# SET PROBLEM
Reproduce the data word for word from its first line through the line containing "family: Verbenaceae", with both of those lines included.

________

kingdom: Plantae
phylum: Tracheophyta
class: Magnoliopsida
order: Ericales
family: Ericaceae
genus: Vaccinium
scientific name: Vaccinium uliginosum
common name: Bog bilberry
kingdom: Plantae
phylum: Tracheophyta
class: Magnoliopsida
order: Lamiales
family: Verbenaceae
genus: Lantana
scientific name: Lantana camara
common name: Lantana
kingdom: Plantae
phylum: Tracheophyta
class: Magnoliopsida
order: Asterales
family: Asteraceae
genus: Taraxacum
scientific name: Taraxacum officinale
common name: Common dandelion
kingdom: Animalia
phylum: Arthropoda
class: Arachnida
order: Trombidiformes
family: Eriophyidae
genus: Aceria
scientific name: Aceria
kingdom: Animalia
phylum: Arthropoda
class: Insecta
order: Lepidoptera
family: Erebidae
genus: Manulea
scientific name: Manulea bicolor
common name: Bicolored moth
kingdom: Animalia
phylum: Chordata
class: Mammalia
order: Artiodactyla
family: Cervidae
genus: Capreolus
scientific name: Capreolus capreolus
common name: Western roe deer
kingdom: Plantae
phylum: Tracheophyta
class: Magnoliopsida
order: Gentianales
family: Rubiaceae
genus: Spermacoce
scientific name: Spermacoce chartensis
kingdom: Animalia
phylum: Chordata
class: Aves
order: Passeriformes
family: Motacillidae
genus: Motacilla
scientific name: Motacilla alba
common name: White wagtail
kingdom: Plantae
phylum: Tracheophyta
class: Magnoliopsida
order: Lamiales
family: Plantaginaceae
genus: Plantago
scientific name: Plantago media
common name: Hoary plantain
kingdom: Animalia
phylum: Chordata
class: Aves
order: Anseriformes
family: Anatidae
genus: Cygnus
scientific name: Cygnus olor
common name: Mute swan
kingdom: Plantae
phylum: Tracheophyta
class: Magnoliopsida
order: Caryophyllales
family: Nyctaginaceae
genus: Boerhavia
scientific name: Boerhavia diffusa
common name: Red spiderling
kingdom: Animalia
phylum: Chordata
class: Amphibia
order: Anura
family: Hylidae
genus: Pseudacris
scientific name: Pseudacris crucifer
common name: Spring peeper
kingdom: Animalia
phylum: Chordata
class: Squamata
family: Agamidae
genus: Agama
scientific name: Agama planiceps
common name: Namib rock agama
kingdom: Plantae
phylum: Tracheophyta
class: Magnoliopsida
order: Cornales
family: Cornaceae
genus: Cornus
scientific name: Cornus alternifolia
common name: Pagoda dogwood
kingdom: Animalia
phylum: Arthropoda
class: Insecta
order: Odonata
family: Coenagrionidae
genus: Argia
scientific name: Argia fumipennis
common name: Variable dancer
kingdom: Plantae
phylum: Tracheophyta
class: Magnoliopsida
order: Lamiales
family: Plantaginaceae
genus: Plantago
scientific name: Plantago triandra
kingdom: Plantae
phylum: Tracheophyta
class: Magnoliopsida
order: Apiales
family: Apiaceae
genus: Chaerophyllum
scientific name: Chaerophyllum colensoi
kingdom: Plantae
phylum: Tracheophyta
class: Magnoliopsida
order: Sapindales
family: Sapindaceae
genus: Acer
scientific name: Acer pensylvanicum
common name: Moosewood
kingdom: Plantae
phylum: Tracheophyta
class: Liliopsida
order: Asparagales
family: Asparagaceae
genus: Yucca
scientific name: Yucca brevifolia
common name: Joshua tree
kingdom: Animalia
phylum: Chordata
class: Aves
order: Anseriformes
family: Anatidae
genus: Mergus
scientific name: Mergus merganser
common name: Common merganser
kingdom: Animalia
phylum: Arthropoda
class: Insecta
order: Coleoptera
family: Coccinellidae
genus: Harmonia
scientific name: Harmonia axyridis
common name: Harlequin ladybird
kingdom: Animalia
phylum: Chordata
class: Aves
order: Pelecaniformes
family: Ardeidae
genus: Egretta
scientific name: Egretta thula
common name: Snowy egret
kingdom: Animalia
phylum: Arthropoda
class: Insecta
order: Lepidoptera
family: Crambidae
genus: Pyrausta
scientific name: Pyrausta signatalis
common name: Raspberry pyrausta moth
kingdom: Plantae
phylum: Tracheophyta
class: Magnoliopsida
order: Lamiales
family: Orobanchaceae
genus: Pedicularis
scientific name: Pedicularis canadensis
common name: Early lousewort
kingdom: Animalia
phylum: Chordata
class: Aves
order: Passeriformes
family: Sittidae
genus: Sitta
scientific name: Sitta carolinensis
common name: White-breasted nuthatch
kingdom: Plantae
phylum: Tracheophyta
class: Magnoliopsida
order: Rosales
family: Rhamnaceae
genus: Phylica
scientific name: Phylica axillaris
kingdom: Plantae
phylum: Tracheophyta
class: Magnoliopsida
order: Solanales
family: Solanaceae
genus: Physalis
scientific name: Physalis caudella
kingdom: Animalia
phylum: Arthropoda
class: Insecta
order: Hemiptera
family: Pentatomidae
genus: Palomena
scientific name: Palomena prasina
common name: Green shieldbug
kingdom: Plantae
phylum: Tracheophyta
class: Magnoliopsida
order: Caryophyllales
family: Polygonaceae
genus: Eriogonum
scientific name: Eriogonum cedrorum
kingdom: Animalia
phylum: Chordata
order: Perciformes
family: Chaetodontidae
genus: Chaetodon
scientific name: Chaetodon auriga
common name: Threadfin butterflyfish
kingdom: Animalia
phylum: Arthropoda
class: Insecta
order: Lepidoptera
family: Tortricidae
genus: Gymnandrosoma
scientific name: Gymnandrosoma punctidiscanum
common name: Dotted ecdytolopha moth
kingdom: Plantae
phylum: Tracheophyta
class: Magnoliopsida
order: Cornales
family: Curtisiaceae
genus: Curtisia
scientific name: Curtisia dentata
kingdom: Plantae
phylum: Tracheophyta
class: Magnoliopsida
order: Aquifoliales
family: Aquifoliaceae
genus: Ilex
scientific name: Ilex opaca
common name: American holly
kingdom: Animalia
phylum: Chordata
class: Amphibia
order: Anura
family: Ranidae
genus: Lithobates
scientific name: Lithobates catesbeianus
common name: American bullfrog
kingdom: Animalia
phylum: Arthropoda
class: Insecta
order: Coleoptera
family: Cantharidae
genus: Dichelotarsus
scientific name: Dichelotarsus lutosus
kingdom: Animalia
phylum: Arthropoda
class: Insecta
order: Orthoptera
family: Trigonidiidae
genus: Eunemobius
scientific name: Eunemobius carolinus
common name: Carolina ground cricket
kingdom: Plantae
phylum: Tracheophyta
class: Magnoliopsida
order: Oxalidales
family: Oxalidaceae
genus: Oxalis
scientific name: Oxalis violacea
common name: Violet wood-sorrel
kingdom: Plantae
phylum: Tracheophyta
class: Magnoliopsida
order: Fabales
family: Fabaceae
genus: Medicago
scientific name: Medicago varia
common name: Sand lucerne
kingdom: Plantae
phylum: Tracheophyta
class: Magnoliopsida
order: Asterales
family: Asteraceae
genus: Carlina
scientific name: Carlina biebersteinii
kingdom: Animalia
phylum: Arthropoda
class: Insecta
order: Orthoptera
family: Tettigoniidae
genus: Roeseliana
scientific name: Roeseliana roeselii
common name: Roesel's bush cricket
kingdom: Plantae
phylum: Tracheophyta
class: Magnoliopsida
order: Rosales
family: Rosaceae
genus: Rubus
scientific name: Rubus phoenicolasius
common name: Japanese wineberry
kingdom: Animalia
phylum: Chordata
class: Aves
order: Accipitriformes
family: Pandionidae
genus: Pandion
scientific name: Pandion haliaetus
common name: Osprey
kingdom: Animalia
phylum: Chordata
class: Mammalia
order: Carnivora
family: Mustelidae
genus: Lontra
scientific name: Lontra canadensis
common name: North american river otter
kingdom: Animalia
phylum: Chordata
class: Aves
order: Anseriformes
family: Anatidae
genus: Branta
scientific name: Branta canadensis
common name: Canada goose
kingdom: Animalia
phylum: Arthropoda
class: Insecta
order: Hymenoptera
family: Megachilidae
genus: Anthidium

________

# RESPONSE
kingdom: Plantae
phylum: Tracheophyta
class: Magnoliopsida
order: Ericales
family: Ericaceae
genus: Vaccinium
scientific name: Vaccinium uliginosum
common name: Bog bilberry
kingdom: Plantae
phylum: Tracheophyta
class: Magnoliopsida
order: Lamiales
family: Verbenaceae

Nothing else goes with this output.